START Excerpt
Markingthehours Fri 05-Oct-12 19:53:51

--- your good qualities?

Markingthehours Fri 05-Oct-12 19:52:17

DH left me a few months ago. Apparently he'd known that he didn't want to be with me since before we'd married but felt pressured into going along with it

This is absolute bullshit.

If you take it at face value, it's wickedly spineless and so weak to marry someone if you know you aren't really up for it. How unfair that would be - would you do that to someone? Marry them, get them to commit to you, have a child with you - all the time knowing that you didn't really feel enough for them.

If you don't take it at face value, then it's a slimey attempt to justify the guilt he feels for leaving his wife and child, moving so far away and making very little attempt to maintain his relationship with his daughter and be a decent father. He's trying to effectively blame you for the fact that he's cut nearly all contact with his DD. Saying you pressurised him into your relationship. How honourable he is. NOT.

Having said all that - HE is not really your concern. YOU are. So what are your good points?
What are you good at?
What are good qualities?
What would other people answer to those questions?

Lueji Fri 05-Oct-12 19:38:27

Please do not believe anything this man tells you.
Why would you believe him rather than other people? He's just trying to justify leaving you.

It seems that his self confidence was low and probably he felt judged by you (not your fault) in that he couldn't "provide" for his family.
END Excerpt
START Data section
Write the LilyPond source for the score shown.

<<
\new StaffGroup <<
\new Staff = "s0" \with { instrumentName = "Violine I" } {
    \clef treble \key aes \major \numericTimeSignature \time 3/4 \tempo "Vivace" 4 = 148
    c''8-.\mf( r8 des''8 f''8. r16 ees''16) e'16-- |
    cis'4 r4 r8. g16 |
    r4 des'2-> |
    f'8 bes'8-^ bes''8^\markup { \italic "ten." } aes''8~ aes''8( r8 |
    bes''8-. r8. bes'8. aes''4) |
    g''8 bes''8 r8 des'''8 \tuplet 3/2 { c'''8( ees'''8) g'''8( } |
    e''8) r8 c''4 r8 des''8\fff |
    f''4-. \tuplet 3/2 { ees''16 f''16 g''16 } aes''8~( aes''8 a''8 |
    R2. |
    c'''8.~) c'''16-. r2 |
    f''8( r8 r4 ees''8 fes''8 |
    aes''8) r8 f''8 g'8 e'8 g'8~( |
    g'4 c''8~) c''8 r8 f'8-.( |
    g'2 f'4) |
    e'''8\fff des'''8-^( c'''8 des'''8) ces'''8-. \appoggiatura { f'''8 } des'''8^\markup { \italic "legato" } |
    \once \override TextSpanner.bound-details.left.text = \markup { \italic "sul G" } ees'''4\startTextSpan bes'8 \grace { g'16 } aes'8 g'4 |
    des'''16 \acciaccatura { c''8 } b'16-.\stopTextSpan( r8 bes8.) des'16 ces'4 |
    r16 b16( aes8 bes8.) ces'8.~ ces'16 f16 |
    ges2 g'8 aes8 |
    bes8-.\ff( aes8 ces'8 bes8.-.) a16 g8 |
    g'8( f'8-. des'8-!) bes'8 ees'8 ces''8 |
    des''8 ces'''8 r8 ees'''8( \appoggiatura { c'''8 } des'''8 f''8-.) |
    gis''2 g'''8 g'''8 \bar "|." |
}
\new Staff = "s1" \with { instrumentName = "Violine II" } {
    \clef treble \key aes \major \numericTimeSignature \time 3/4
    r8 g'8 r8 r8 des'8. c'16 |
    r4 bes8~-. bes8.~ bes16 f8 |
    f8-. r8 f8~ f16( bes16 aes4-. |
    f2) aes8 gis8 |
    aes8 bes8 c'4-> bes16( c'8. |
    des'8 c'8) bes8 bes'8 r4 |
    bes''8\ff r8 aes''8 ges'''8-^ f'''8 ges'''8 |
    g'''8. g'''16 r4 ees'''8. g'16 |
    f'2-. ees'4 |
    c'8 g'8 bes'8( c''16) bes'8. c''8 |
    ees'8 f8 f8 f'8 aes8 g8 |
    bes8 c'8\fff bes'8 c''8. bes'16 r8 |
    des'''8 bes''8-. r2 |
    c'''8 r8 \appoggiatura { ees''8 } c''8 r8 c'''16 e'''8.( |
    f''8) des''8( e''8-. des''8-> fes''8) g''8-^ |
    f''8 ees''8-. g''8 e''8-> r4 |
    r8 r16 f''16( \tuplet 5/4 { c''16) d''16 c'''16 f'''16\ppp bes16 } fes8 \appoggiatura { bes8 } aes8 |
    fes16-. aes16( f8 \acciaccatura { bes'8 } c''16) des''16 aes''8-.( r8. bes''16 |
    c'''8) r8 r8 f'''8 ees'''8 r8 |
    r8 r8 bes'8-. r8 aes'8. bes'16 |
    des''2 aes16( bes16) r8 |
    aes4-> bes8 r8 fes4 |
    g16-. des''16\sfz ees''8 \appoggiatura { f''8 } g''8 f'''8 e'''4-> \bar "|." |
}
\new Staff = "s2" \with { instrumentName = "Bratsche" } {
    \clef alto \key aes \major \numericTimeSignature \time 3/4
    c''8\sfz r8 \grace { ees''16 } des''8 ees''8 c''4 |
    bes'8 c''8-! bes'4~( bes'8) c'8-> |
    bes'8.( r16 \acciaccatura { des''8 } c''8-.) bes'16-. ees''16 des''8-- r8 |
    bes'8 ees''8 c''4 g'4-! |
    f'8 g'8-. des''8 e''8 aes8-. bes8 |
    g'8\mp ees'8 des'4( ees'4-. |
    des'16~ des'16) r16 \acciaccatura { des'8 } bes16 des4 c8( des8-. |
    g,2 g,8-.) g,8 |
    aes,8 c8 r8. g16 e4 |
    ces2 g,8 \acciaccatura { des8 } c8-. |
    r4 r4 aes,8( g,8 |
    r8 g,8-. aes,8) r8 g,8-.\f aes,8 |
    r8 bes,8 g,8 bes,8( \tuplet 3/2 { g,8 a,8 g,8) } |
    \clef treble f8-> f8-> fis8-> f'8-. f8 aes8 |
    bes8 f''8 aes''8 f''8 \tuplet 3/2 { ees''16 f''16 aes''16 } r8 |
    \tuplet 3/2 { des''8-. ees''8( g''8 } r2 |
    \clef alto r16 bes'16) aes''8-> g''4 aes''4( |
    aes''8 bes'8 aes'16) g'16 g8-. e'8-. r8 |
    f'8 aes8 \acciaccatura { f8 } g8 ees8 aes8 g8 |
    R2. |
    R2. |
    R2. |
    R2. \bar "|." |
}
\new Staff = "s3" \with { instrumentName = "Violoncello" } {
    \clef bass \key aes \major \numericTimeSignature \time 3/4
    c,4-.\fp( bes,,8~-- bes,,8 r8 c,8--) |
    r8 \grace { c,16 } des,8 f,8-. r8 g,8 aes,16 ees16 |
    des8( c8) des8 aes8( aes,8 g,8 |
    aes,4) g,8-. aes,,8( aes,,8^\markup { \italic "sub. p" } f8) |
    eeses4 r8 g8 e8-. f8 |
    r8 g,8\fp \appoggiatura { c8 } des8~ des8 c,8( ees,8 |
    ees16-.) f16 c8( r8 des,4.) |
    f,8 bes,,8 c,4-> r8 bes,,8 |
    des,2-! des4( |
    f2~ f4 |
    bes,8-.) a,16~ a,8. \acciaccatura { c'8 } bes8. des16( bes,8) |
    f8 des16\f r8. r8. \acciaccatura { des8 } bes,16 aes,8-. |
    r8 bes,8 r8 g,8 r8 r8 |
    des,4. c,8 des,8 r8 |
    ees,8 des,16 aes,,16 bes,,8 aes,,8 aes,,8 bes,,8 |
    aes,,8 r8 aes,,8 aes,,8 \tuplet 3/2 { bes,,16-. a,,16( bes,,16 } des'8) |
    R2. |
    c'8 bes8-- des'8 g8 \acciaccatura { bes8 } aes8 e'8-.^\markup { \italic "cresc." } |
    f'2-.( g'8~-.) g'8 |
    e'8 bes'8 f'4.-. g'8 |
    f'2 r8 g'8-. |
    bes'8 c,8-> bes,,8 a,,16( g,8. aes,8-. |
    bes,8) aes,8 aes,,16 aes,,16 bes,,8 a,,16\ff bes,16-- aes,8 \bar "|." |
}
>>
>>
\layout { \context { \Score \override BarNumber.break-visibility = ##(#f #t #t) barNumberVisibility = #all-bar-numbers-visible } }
END Data section
» **Actions to take**
[1] In the forum thread, what reason did the husband give for leaving?
[2] Shorten the forum thread's paragraph beginning "If you don't take it at face value" while keeping its main points.
[3] Resume the forum thread after its final sentence.

» **Expected results**
[1] He said he had known since before they married that he didn't want to be with her but had felt pressured into going along with it.

[2] Otherwise, it's a slimy attempt to ease his guilt over leaving his wife and child, moving far away and barely keeping up a relationship with his daughter. By claiming he was pressured into the relationship, he is blaming you for his near-total lack of contact with her.

[3]
Ultimately, this is someone who doesn't really care about you or your DD, but only himself and how he is perceived.

This, because all he cares about is telling you about his new life and felt the need to trash you to his mum.

I wonder if he would want you to beg him to come back. hmm

Personally, I'd cut any unnecessary conversation and pass the phone on straight to DD if she's old enough. I might send regular emails about DD (also to have a record just in case) or cut him off with updates on DD. Or just ask when he's planning on seeing her.

Have any of you started divorce proceedings?

Valdeeves Fri 05-Oct-12 19:10:57

I'd recommend getting some self help books about confidence and self esteem - this wkend! Start reading them now xxx

Valdeeves Fri 05-Oct-12 19:10:00

His mum sounds like a real b***h - how dare she speak to you like that?
He sounds like a selfish idiot to me based around the way he is treating his daughter. I've said this to many women - don't blame yourself for a bad man. You loved him - good. Now spend some time nurturing yourself and recovering from the trauma. I am sure you have so much to offer and so much to offer someone who really deserves you.

CogitoErgoSometimes Fri 05-Oct-12 15:46:47

BTW... at the same time as cutting contact with him to a bare minimum, keep spending as much time as possible with those people who are telling you nice things about yourself. Surround yourself solely with those that make you feel good. Reject anyone that makes you feel less than good. Do what you want to do, eat what you want to eat, go where you want to go. Answer to no-one but yourself. It's all part of the long process of resetting your world so that you are at the centre. That's how you regain a positive view of yourself.

hoopieghirl Fri 05-Oct-12 15:34:07

I am sorry this has happened to you, please don't be too hard on yourself. I doubt very much of what your husband said was true, he is just trying to justify his behaviour. You are a competent, confident woman and you will come through this.

Mayisout Fri 05-Oct-12 14:20:22

just goes on about his new life - what a shit!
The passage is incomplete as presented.